Когда Туглас располагает своих персонажей или развертывает действие под открытым небом, в лучах солнца, то он не упускает случая распушить всю гамму красок или лицезреть самые отдаленные детали — чтобы описать даже колосок полевицы у кромки горизонта или красные лапы журавлей в туманном небе, или увидеть движение топора на топорище с расстояния в несколько сот шагов. Но еще чаще Туглас прибегает в своих новеллах совсем к другому освещению. Монотонный, механический, безжизненный электрический свет никак не гармонирует с миром его фантазии, здесь нужны — с в е ч и. Ведь этот анахронический источник света, живой и близкий, чувствительный к малейшим движениям воздуха, бросает на стену легко колеблемые, таинственные тени, к тому же он имеет богатую историю и традиции.

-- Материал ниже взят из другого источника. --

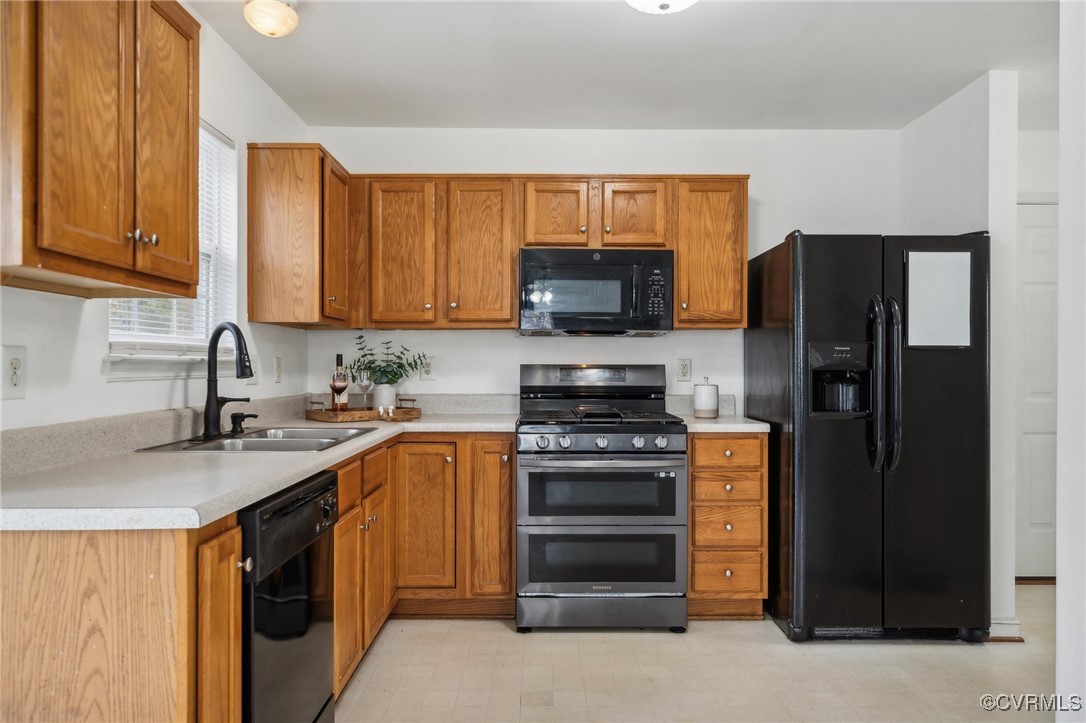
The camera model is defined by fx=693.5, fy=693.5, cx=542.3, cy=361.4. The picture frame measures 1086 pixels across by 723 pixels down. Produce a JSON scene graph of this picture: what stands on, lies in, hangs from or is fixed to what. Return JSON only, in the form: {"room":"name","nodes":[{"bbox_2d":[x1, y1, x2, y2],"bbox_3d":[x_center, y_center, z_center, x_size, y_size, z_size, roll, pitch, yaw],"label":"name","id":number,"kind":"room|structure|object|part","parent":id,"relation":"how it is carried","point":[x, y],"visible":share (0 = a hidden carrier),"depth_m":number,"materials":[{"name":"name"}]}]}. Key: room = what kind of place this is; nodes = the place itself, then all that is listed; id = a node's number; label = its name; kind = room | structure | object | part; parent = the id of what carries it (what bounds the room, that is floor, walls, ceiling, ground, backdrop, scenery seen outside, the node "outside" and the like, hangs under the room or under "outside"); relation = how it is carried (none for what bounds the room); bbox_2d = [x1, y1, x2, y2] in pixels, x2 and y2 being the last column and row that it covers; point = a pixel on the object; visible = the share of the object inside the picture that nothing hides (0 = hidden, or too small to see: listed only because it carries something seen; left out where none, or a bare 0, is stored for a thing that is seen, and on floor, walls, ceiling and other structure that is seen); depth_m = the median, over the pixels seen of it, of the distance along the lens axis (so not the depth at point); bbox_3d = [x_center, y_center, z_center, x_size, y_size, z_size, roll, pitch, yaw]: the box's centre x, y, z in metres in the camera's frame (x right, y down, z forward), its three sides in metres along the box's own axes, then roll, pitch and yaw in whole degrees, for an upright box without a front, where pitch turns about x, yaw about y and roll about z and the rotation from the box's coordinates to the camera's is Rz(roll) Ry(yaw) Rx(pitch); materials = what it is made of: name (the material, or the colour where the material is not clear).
{"room":"kitchen","nodes":[
{"label":"kitchen","id":0,"kind":"room"},
{"bbox_2d":[0,4,312,437],"bbox_3d":[-1.338,-0.057,1.101,0.122,2.476,5.443,0,0,0],"label":"left wall","id":1,"kind":"structure","parent":0,"point":[98,338],"depth_m":2.46,"materials":[{"name":"white paint"}]},
{"bbox_2d":[1,345,26,399],"bbox_3d":[-1.270,0.025,1.664,0.010,0.126,0.079,0,0,0],"label":"wall outlet","id":2,"kind":"object","parent":1,"relation":"attached to","point":[15,382],"visible":0.98,"depth_m":1.66,"materials":[{"name":"white plastic"}]},
{"bbox_2d":[0,0,200,297],"bbox_3d":[-1.141,-0.585,1.697,0.338,0.809,0.731,0,0,0],"label":"upper cabinet","id":3,"kind":"object","parent":1,"relation":"attached to","point":[194,283],"visible":1,"depth_m":1.59,"materials":[{"name":"brown wood"}]},
{"bbox_3d":[-1.017,-0.314,1.776,0.048,0.037,0.057,0,0,0],"label":"knobs","id":4,"kind":"part","parent":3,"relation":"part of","materials":[{"name":"silver metal"}]},
{"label":"door","id":5,"kind":"part","parent":3,"relation":"part of","materials":[{"name":"brown wood"}]},
{"bbox_2d":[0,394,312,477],"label":"backsplash","id":6,"kind":"structure","parent":1,"relation":"attached to","point":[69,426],"depth_m":2.05,"materials":[{"name":"grey stone"}]},
{"bbox_2d":[105,120,237,371],"bbox_3d":[-1.354,-0.439,2.492,0.141,0.970,0.884,0,0,0],"label":"window","id":7,"kind":"structure","parent":1,"relation":"in","point":[160,365],"depth_m":2.76,"materials":[{"name":"white"}]},
{"bbox_2d":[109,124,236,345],"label":"window blind","id":8,"kind":"object","parent":7,"relation":"attached to","point":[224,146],"visible":0.24,"depth_m":2.69,"materials":[{"name":"white plastic"}]},
{"bbox_2d":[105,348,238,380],"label":"window sill","id":9,"kind":"structure","parent":1,"relation":"attached to","point":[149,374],"depth_m":2.31,"materials":[{"name":"white paint"}]},
{"bbox_2d":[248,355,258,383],"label":"light switch","id":10,"kind":"object","parent":1,"relation":"attached to","point":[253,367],"visible":0.66,"depth_m":3.08,"materials":[{"name":"white plastic"}]},
{"bbox_2d":[273,355,282,382],"bbox_3d":[-1.263,0.034,3.322,0.012,0.123,0.077,0,0,0],"label":"light switch","id":11,"kind":"object","parent":1,"relation":"attached to","point":[277,363],"visible":0.98,"depth_m":3.31,"materials":[{"name":"white plastic"}]},
{"bbox_2d":[247,142,355,326],"bbox_3d":[-1.121,-0.565,3.336,0.357,0.783,0.595,0,0,0],"label":"upper cabinet","id":12,"kind":"object","parent":1,"relation":"attached to","point":[285,203],"visible":0.97,"depth_m":3.05,"materials":[{"name":"brown wood"}]},
{"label":"cabinet door","id":13,"kind":"part","parent":12,"relation":"part of","materials":[{"name":"brown wood"}]},
{"bbox_2d":[301,125,898,414],"bbox_3d":[0.389,-0.040,3.867,3.367,2.475,0.125,0,0,0],"label":"back wall","id":14,"kind":"structure","parent":0,"point":[723,338],"depth_m":3.81,"materials":[{"name":"white paint"}]},
{"bbox_2d":[419,355,435,379],"bbox_3d":[-0.626,0.037,3.769,0.075,0.123,0.009,0,0,0],"label":"wall outlet","id":15,"kind":"object","parent":14,"relation":"attached to","point":[423,374],"visible":0.8,"depth_m":3.77,"materials":[{"name":"white plastic"}]},
{"bbox_2d":[243,150,746,329],"bbox_3d":[-0.160,-0.568,3.516,2.454,0.806,0.439,0,0,0],"label":"upper cabinet run","id":16,"kind":"object","parent":14,"relation":"attached to","point":[508,306],"visible":0.9,"depth_m":3.42,"materials":[{"name":"brown wood"}]},
{"bbox_2d":[518,247,673,335],"bbox_3d":[0.258,-0.347,3.543,0.754,0.415,0.448,0,0,0],"label":"microwave","id":17,"kind":"object","parent":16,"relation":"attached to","point":[555,313],"visible":0.99,"depth_m":3.36,"materials":[{"name":"black metal"}]},
{"bbox_3d":[-0.705,-0.516,3.444,0.314,0.747,0.178,0,0,0],"label":"cabinet door","id":18,"kind":"part","parent":16,"relation":"part of","materials":[{"name":"brown wood"}]},
{"bbox_3d":[-0.312,-0.513,3.442,0.339,0.748,0.243,0,0,0],"label":"cabinet door","id":19,"kind":"part","parent":16,"relation":"part of","materials":[{"name":"brown wood"}]},
{"bbox_3d":[0.058,-0.723,3.465,0.324,0.378,0.216,0,0,0],"label":"cabinet door","id":20,"kind":"part","parent":16,"relation":"part of","materials":[{"name":"brown wood"}]},
{"bbox_3d":[0.454,-0.719,3.454,0.308,0.373,0.168,0,0,0],"label":"cabinet door","id":21,"kind":"part","parent":16,"relation":"part of","materials":[{"name":"brown wood"}]},
{"bbox_2d":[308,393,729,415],"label":"backsplash","id":22,"kind":"structure","parent":14,"relation":"attached to","point":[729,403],"depth_m":3.70,"materials":[{"name":"stone"}]},
{"bbox_2d":[676,357,691,381],"bbox_3d":[0.765,0.043,3.754,0.073,0.122,0.009,0,0,0],"label":"wall outlet","id":23,"kind":"object","parent":14,"relation":"attached to","point":[685,367],"visible":0.98,"depth_m":3.75,"materials":[{"name":"white plastic"}]},
{"bbox_2d":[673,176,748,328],"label":"upper cabinet","id":24,"kind":"object","parent":14,"relation":"attached to","point":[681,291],"visible":0.79,"depth_m":3.47,"materials":[{"name":"brown wood"}]},
{"bbox_2d":[187,0,1064,131],"bbox_3d":[0.810,-1.324,1.470,4.469,0.102,5.441,0,0,0],"label":"ceiling","id":25,"kind":"structure","parent":0,"point":[968,72],"depth_m":2.93,"materials":[{"name":"white paint"}]},
{"bbox_2d":[244,0,298,37],"bbox_3d":[-0.965,-1.231,2.465,0.188,0.129,0.188,0,0,0],"label":"ceiling light","id":26,"kind":"object","parent":25,"relation":"attached to","point":[270,30],"visible":0.99,"depth_m":2.42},
{"bbox_2d":[625,0,697,14],"bbox_3d":[0.391,-1.212,2.237,0.356,0.139,0.351,0,0,0],"label":"ceiling light","id":27,"kind":"object","parent":25,"relation":"attached to","point":[655,1],"visible":0.98,"depth_m":2.28,"materials":[{"name":"white glass"}]},
{"bbox_2d":[333,581,1058,722],"bbox_3d":[0.856,1.231,1.479,4.719,0.060,5.529,0,0,0],"label":"floor","id":28,"kind":"structure","parent":0,"point":[500,633],"depth_m":2.67,"materials":[{"name":"beige tile"}]},
{"bbox_2d":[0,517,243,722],"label":"base cabinet","id":29,"kind":"object","parent":28,"relation":"on","point":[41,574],"visible":0.8,"depth_m":1.32,"materials":[{"name":"brown wood"}]},
{"bbox_3d":[-0.674,0.710,1.481,0.041,0.652,0.243,0,0,0],"label":"cabinet door","id":30,"kind":"part","parent":29,"relation":"part of","materials":[{"name":"brown wood"}]},
{"bbox_2d":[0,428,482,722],"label":"base cabinet run","id":31,"kind":"object","parent":28,"relation":"on","point":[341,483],"visible":0.57,"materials":[{"name":"brown wood"}]},
{"bbox_2d":[0,407,520,531],"bbox_3d":[-0.797,0.280,2.429,1.103,0.118,2.414,0,0,0],"label":"countertop","id":32,"kind":"structure","parent":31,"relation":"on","point":[268,487],"depth_m":1.81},
{"bbox_2d":[202,321,255,439],"bbox_3d":[-1.113,0.063,2.487,0.207,0.407,0.199,0,0,0],"label":"faucet","id":33,"kind":"object","parent":32,"relation":"on","point":[211,399],"visible":1,"depth_m":2.48,"materials":[{"name":"black metal"}]},
{"bbox_2d":[134,426,372,453],"bbox_3d":[-0.985,0.356,2.503,0.557,0.169,0.715,0,0,0],"label":"sink","id":34,"kind":"object","parent":32,"relation":"in","point":[251,437],"visible":0.48,"depth_m":2.52,"materials":[{"name":"silver metal"}]},
{"bbox_2d":[229,410,258,434],"bbox_3d":[-1.138,0.231,2.653,0.119,0.080,0.046,0,0,0],"label":"soap dispenser","id":35,"kind":"object","parent":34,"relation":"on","point":[234,422],"visible":0.99,"depth_m":2.64,"materials":[{"name":"black metal"}]},
{"bbox_2d":[306,398,420,422],"bbox_3d":[-0.879,0.232,3.429,0.521,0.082,0.315,0,0,-44],"label":"wooden tray","id":36,"kind":"object","parent":32,"relation":"on","point":[311,412],"visible":0.88,"depth_m":3.30,"materials":[{"name":"brown wood"}]},
{"bbox_2d":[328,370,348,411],"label":"wine glass","id":37,"kind":"object","parent":36,"relation":"on","point":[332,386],"visible":0.99,"depth_m":3.23,"materials":[{"name":"glass"}]},
{"bbox_2d":[329,354,348,411],"bbox_3d":[-1.003,0.115,3.413,0.078,0.299,0.078,0,0,0],"label":"wine bottle","id":38,"kind":"object","parent":36,"relation":"on","point":[338,357],"visible":0.69,"depth_m":3.39,"materials":[{"name":"glass"}]},
{"bbox_2d":[356,366,372,412],"bbox_3d":[-0.887,0.142,3.447,0.085,0.234,0.085,0,0,0],"label":"wine glass","id":39,"kind":"object","parent":36,"relation":"on","point":[364,378],"visible":0.97,"depth_m":3.42,"materials":[{"name":"clear glass"}]},
{"bbox_2d":[371,383,396,411],"bbox_3d":[-0.817,0.194,3.568,0.120,0.156,0.121,0,0,0],"label":"plant pot","id":40,"kind":"object","parent":36,"relation":"on","point":[387,397],"visible":0.84,"depth_m":3.52,"materials":[{"name":"white ceramic"}]},
{"bbox_2d":[347,333,430,385],"bbox_3d":[-0.806,0.025,3.615,0.443,0.331,0.241,0,0,0],"label":"plant","id":41,"kind":"object","parent":40,"relation":"in","point":[400,365],"visible":0.86,"depth_m":3.60,"materials":[{"name":"green plant"}]},
{"bbox_2d":[239,468,338,722],"bbox_3d":[-0.929,0.764,1.870,0.636,0.863,0.598,0,0,0],"label":"dishwasher","id":42,"kind":"object","parent":28,"relation":"on","point":[283,515],"visible":0.56,"depth_m":1.78,"materials":[{"name":"black metal"}]},
{"bbox_2d":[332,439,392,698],"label":"base cabinet","id":43,"kind":"object","parent":28,"relation":"on","point":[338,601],"visible":0.23,"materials":[{"name":"brown wood"}]},
{"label":"cabinet door","id":44,"kind":"part","parent":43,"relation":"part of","materials":[{"name":"brown wood"}]},
{"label":"cabinet door","id":45,"kind":"part","parent":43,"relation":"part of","materials":[{"name":"brown wood"}]},
{"bbox_2d":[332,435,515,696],"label":"base cabinet run","id":46,"kind":"object","parent":28,"relation":"on","point":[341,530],"visible":0.39,"depth_m":3.04,"materials":[{"name":"brown wood"}]},
{"bbox_3d":[-0.554,0.745,3.228,0.264,0.676,0.107,0,0,0],"label":"cabinet door","id":47,"kind":"part","parent":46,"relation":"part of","materials":[{"name":"brown wood"}]},
{"bbox_3d":[-0.253,0.740,3.258,0.184,0.747,0.174,0,0,0],"label":"cabinet door","id":48,"kind":"part","parent":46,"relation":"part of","materials":[{"name":"brown wood"}]},
{"bbox_2d":[516,365,685,632],"bbox_3d":[0.264,0.609,3.355,0.758,1.185,0.765,0,0,0],"label":"range","id":49,"kind":"object","parent":28,"relation":"on","point":[681,431],"visible":0.99,"depth_m":3.06,"materials":[{"name":"silver metal"}]},
{"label":"oven door","id":50,"kind":"part","parent":49,"relation":"part of","materials":[{"name":"silver metal"}]},
{"bbox_3d":[0.265,1.102,3.081,0.782,0.149,0.079,0,0,0],"label":"storage drawer","id":51,"kind":"part","parent":49,"relation":"part of","materials":[{"name":"silver metal"}]},
{"bbox_3d":[0.258,0.362,3.075,0.714,0.091,0.103,0,0,0],"label":"control knobs","id":52,"kind":"part","parent":49,"relation":"part of","materials":[{"name":"silver metal"}]},
{"bbox_3d":[0.258,0.591,3.075,0.745,0.289,0.092,0,0,0],"label":"oven door","id":53,"kind":"part","parent":49,"relation":"part of","materials":[{"name":"black glass"}]},
{"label":"knob","id":54,"kind":"part","parent":49,"relation":"part of","materials":[{"name":"silver metal"}]},
{"bbox_2d":[687,433,767,618],"bbox_3d":[0.841,0.762,3.466,0.375,0.879,0.672,0,0,0],"label":"drawer cabinet","id":55,"kind":"object","parent":28,"relation":"on","point":[696,452],"visible":0.76,"depth_m":3.17,"materials":[{"name":"brown wood"}]},
{"bbox_2d":[679,415,772,432],"bbox_3d":[0.869,0.308,3.450,0.431,0.038,0.633,0,0,0],"label":"countertop","id":56,"kind":"structure","parent":55,"relation":"on","point":[749,424],"depth_m":3.19,"materials":[{"name":"white stone"}]},
{"bbox_2d":[693,378,719,417],"bbox_3d":[0.832,0.180,3.535,0.130,0.205,0.131,0,0,0],"label":"canister","id":57,"kind":"object","parent":56,"relation":"on","point":[710,407],"visible":1,"depth_m":3.48,"materials":[{"name":"white ceramic"}]},
{"bbox_3d":[0.841,0.965,3.153,0.313,0.167,0.054,0,0,0],"label":"drawer","id":58,"kind":"part","parent":55,"relation":"part of","materials":[{"name":"brown wood"}]},
{"bbox_3d":[0.832,0.418,3.135,0.335,0.133,0.046,0,0,0],"label":"drawer","id":59,"kind":"part","parent":55,"relation":"part of","materials":[{"name":"brown wood"}]},
{"bbox_3d":[0.845,0.585,3.169,0.309,0.127,0.063,0,0,0],"label":"drawer","id":60,"kind":"part","parent":55,"relation":"part of","materials":[{"name":"brown wood"}]},
{"bbox_3d":[0.841,0.762,3.164,0.304,0.169,0.051,0,0,0],"label":"drawer","id":61,"kind":"part","parent":55,"relation":"part of","materials":[{"name":"brown wood"}]},
{"bbox_2d":[746,230,989,642],"bbox_3d":[1.488,0.324,3.287,0.855,1.751,0.885,0,0,0],"label":"refrigerator","id":62,"kind":"object","parent":28,"relation":"on","point":[781,272],"visible":0.96,"depth_m":2.94,"materials":[{"name":"black metal"}]},
{"bbox_3d":[1.421,0.097,2.909,0.093,0.696,0.117,0,0,0],"label":"refrigerator handles","id":63,"kind":"part","parent":62,"relation":"part of","materials":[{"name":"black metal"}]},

В «Бездне снов» свечи усугубляют атмосферу кошмарных сновидений и беспросветного настоящего. Фабиан зажигает свечу, чтобы лишить жизни Еву или самого себя. Со свечой в руке блуждает Раннус по подземным ходам, пока она не сгорает дотла и не наступает кромешная тьма. При свете свечи ищет Юргенс под обоями давнишнюю дверь в детскую, читает в старой газете свой некролог. А сколько свечей в «Феликсе Ормуссоне»! Они горят на туалетном столике Марион, при их свете заканчивает автор свою исповедь, трижды по три свечи падает перед объяснением в любви. Празднично горят в саду свечи в бронзовых или мраморных подсвечниках, в доме у Попи и Ухуу свеча стоит в медном подсвечнике, а у турка из «Небесных всадников» — в горлышке бутылки. Свеча горит даже в одной из новелл Артура Вальдеса. В сновидениях все пропорции увеличиваются: Аллану снятся гигантские свечи, подобные факелам, а в грезах Ормуссона во время симпозиума чудаков на столе красуется семисвечие с черными свечами.
Так освещаются подмостки Тугласа.
Резкий разрыв писателя со своим прошлым и родиной лежит и в основе дуализма его мировосприятия, умения видеть противоречия и сохранять известную дистанцию по отношению к ним. Первостепенное значение для него имеют, конечно, противоречия между реальностью и мечтой, обрыдлой повседневностью и возвышенным миром духа. В новелле «К своему солнцу» юноша жаждет бури, а девушка — идиллии с печеной картошкой. В «Лепестках черемухи» девочка ждет, чтобы пришла любовь и сбылась сказка, а пастушок — поклевки. Часто жизнь подается как бы в двух плоскостях: на одном полюсе стоит более возвышенная, утонченная, интеллигентная пара вроде Ормуссона с его очередной возлюбленной, Аллан с Ирис или Эло, на другом — Мийли со своим Конрадом, Маали или Мария с Кустой. Однако эти явно примитивные пары рядом с более цивилизованными задуманы не только в качестве какого-то композиционного контрапункта, а иногда и сами воплощают скрытый идеал, руссоистскую мечту о целостности жизни, которая неожиданно может спутать все системы ценностей просвещенных людей. Недаром же Ормуссон заявляет, что ему больше нравятся неошлифованный кубок, неумелые стилисты, а неприметная женщина кажется ему величественней, чем писаная красавица. Этот «эстетизм наоборот» особенно заметен в «Морской деве» со всеми встречающимися там тошнотворными образами, начиная с Каспара Рыжего и кончая Курдисом с его лошадиными зубами, щетиной и птичьим лицом.
Но конфликт разгорается и в душе самого автора: много ли стоит писатель, не приросший корнями к жизни, а обитающий в выдуманном им мире? То и дело слышатся сетования, что эстетизм — это яд, сковывающий жизненные силы, что «хочется стать батраком», что «все-таки жизнь превыше всего». Писатель должен быть не артистом, а живым человеком, пусть хоть обывателем, отцом семейства, тружеником — таков новый идеал, который Туглас провозглашает устами Артура Вальдеса после экспериментов со своим замкнутым миром фантазии.